総合工程表は作成後も適切な運用が重要です。

正確性と実現可能性の担保

工程表の情報は最新かつ正確で、計画は現実的であるべきです。ただし、「全体工程表は掴み」と捉え、進行や協議を通じて徐々に精度を高めます。

予期せぬ遅延への対策

天候不順等に備え、計画段階でバッファを設けることが重要です。これはリスク許容度を反映した戦略的投資であり、個別作業やプロジェクト終盤に設定します。バッファがないと遅延時に大きなコストが発生する可能性があります。スケジュールに余裕を持たせ、納期遵守の確度を高めます。

定期的な進捗確認と計画の見直し・更新

定期的に進捗を確認し、計画との乖離があれば速やかに見直し・更新します。進捗の「見える化」で遅延の早期発見や柔軟な計画修正が可能です。

公共工事における特有の留意事項

公共工事ではより厳格な規定や様式があり、作業区分、工期表示等が細かく定められ、発注者によりフォーマットが異なることもあります。これらは透明性や説明責任確保のためです。契約後、期日までに工程表を提出し承認を得る必要があり、先行・後続工事との関連等も考慮します。仕様書等の事前確認が不可欠です。

工程表作成に活用できるツール

効率的で高精度な工程表作成には様々なツールや技術が活用されます。

工程表作成ソフトウェアの活用

専用のソフトウェアを使う主なメリットは、作成効率の向上、進捗管理の容易化、そして関係者間の情報共有の円滑化です。多くのソフトウェアは多機能で、他の業務も一元的に管理できるものもあります。

ソフトウェアを選ぶ際のポイントは、プロジェクトの規模、必要な機能、予算、操作性、そして既存のシステムとの連携が可能かなどを考慮することです。

Excelテンプレートの利便性と限界

広く使われているExcelテンプレートは、低コストでカスタマイズ性が高いという利便性があります。

しかし、その限界も理解しておく必要があります。
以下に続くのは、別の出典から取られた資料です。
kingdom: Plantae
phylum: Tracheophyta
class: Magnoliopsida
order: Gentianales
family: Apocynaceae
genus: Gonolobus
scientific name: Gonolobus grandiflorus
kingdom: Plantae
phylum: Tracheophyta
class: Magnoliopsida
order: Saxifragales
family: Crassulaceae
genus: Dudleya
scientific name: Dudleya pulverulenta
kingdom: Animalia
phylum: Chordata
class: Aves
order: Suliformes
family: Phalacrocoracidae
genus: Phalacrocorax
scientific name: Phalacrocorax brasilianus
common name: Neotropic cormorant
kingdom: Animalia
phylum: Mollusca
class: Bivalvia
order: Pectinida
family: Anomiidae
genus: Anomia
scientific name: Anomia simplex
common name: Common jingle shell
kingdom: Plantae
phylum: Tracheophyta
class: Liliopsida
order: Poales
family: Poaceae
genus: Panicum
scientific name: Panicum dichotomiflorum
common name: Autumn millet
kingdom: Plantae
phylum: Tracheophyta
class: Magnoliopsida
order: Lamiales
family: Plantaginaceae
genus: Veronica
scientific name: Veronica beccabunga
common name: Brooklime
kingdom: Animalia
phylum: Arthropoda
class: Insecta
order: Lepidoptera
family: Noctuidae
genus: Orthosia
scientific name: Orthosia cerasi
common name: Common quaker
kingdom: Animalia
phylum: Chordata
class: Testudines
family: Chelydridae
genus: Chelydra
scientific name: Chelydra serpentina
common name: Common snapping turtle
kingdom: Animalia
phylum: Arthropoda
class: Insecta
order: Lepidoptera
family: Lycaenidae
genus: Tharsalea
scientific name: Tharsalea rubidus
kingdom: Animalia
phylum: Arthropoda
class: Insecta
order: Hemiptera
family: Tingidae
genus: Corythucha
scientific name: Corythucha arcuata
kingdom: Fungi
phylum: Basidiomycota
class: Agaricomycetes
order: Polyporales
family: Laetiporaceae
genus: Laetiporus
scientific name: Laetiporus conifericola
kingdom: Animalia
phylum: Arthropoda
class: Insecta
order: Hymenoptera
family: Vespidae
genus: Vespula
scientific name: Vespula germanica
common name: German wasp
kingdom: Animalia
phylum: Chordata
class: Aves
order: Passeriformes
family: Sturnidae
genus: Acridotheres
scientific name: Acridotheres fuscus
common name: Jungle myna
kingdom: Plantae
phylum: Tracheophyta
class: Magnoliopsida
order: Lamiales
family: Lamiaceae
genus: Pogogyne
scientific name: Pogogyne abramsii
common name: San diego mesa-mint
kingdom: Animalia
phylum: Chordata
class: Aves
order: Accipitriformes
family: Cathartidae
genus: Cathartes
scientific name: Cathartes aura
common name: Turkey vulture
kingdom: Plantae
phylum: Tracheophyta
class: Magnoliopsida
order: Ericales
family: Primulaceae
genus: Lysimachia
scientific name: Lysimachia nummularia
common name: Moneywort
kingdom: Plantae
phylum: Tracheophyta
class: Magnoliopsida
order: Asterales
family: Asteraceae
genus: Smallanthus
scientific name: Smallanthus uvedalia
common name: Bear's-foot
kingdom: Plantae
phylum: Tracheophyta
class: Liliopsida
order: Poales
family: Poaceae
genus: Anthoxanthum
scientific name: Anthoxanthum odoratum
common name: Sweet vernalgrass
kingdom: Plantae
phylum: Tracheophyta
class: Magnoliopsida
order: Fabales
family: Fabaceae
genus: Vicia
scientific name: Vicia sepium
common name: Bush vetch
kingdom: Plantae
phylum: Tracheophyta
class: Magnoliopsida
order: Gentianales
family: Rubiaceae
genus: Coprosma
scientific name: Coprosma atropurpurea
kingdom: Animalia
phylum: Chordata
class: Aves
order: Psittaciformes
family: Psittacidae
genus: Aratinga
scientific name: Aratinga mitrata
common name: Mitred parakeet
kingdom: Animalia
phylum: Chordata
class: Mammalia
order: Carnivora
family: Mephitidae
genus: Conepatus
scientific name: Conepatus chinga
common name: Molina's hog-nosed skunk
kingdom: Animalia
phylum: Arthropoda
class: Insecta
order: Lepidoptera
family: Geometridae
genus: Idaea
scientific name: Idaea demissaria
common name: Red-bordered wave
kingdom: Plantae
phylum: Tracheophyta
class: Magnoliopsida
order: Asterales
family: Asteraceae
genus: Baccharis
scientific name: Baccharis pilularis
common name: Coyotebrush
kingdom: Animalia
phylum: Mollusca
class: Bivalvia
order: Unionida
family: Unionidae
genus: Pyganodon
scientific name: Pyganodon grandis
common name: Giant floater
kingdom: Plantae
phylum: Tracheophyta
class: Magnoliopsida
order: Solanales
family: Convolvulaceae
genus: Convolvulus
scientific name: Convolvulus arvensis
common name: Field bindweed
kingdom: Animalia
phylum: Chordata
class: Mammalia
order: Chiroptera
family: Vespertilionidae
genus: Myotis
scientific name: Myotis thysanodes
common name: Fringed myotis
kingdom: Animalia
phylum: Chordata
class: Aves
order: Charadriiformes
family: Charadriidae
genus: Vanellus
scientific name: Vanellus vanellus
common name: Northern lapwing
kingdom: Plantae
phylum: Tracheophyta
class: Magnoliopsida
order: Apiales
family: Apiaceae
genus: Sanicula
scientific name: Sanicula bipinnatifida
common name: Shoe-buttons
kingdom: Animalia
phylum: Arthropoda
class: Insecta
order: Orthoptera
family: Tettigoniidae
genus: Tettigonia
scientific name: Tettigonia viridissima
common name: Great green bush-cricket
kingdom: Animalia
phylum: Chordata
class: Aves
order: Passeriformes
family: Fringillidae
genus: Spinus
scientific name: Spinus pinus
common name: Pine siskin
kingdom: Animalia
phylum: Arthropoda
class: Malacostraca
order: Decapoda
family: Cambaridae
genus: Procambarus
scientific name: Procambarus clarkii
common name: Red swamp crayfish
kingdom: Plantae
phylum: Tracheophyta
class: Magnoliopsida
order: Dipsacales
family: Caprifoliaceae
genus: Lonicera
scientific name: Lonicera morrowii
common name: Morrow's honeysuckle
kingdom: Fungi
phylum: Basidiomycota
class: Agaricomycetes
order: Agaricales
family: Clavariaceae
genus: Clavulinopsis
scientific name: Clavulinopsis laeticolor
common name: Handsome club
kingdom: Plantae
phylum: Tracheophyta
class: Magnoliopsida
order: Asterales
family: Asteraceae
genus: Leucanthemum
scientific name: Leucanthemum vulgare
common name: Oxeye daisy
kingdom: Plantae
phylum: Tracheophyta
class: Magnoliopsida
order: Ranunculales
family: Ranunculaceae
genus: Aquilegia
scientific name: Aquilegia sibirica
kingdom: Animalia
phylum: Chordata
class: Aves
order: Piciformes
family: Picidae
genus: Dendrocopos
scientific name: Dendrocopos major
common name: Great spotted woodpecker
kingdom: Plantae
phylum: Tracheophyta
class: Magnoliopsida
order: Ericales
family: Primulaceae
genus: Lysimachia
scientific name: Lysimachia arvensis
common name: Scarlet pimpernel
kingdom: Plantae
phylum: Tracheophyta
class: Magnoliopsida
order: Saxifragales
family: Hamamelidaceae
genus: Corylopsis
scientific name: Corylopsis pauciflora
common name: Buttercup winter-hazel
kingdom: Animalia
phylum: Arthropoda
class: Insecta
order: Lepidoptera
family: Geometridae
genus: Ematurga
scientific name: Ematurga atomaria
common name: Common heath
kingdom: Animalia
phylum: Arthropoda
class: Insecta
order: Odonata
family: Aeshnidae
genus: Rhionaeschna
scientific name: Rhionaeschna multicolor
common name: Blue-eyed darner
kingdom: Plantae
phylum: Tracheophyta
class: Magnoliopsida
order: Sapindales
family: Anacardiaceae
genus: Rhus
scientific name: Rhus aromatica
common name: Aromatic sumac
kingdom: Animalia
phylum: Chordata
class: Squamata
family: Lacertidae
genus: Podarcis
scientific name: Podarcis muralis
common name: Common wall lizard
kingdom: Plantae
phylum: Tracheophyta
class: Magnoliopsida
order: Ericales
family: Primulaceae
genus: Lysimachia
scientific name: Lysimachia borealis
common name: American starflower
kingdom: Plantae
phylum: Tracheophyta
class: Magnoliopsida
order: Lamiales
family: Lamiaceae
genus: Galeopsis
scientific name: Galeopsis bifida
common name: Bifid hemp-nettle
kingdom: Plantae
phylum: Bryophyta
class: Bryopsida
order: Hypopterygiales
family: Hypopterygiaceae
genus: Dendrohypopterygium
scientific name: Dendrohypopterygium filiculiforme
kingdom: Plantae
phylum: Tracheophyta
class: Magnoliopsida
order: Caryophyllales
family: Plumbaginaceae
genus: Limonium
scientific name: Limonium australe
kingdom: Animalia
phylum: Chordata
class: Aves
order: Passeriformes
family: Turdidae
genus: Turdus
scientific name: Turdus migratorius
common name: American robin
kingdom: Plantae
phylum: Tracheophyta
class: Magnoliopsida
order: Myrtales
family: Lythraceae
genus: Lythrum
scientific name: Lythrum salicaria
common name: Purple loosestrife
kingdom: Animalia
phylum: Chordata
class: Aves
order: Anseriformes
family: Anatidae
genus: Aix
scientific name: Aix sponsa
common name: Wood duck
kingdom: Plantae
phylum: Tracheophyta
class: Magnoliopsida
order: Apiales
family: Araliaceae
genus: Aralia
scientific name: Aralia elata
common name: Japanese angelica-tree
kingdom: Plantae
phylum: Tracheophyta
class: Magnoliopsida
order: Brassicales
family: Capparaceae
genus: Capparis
複雑な管理や大規模プロジェクトには機能が不足しがちで、リアルタイムでの共有や複数人での同時編集が難しい場合があります。また、高度な機能がないため管理が属人化するリスクがあり、バージョン管理も煩雑になりやすい傾向にあります。

代表的な建築業向け工程表作成ツール

建築業向けには、以下のような代表的な工程表作成ソフトやアプリがあります。

有料ソフトの例としては、施工管理システムアイピア、ANDPAD、Smartsheet、ProjectCanvas、ダンドリワークなどが挙げられます。

フリーソフトや無料プランがあるものでは、KANNAやこうてい主任などがあります。

また、Excelテンプレートは、アイピア、bizroute、bizocean、Vector、Hotateの苦悩といった提供元から入手できます。

ニーズや特性に合わせ最適なツールを選択することが重要です。

総合工程表の目的を理解し、活用しよう

総合工程表は建設プロジェクトの計画・実行・管理に不可欠なツールです。この記事では定義、目的、種類、作成手順、注意点を解説しました。

総合工程表は全体の流れを可視化するとともに共通認識を形成し、タスク管理、リソース配分、安全管理、納期遵守、工期短縮に貢献します。プロジェクト特性に応じた種類選択が重要です。

効果的な作成には、情報収集、作業洗い出し、期間設定、関係者協議といったステップが必要です。「歩がかり」把握、バッファ設定、定期的な進捗確認と計画見直しが特に重要です。


※ 掲載している情報は記事更新時点のものです。